Supplied material
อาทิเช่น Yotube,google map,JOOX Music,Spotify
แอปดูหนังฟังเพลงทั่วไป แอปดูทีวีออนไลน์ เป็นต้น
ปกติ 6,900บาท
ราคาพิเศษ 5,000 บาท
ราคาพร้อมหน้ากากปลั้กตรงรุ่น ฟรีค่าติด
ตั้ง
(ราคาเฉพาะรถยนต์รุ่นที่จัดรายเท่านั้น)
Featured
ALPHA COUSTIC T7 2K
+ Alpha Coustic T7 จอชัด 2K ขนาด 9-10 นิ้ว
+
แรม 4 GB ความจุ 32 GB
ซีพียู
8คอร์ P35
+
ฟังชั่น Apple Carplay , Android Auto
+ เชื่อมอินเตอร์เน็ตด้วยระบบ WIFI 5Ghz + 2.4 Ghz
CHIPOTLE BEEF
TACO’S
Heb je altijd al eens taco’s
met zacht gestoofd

What is being asked
Retype all of the lines above verbatim, keeping their order and line breaks.

Exercise result
อาทิเช่น Yotube,google map,JOOX Music,Spotify
แอปดูหนังฟังเพลงทั่วไป แอปดูทีวีออนไลน์ เป็นต้น
ปกติ 6,900บาท
ราคาพิเศษ 5,000 บาท
ราคาพร้อมหน้ากากปลั้กตรงรุ่น ฟรีค่าติด
ตั้ง
(ราคาเฉพาะรถยนต์รุ่นที่จัดรายเท่านั้น)
Featured
ALPHA COUSTIC T7 2K
+ Alpha Coustic T7 จอชัด 2K ขนาด 9-10 นิ้ว
+
แรม 4 GB ความจุ 32 GB
ซีพียู
8คอร์ P35
+
ฟังชั่น Apple Carplay , Android Auto
+ เชื่อมอินเตอร์เน็ตด้วยระบบ WIFI 5Ghz + 2.4 Ghz
CHIPOTLE BEEF
TACO’S
Heb je altijd al eens taco’s
met zacht gestoofd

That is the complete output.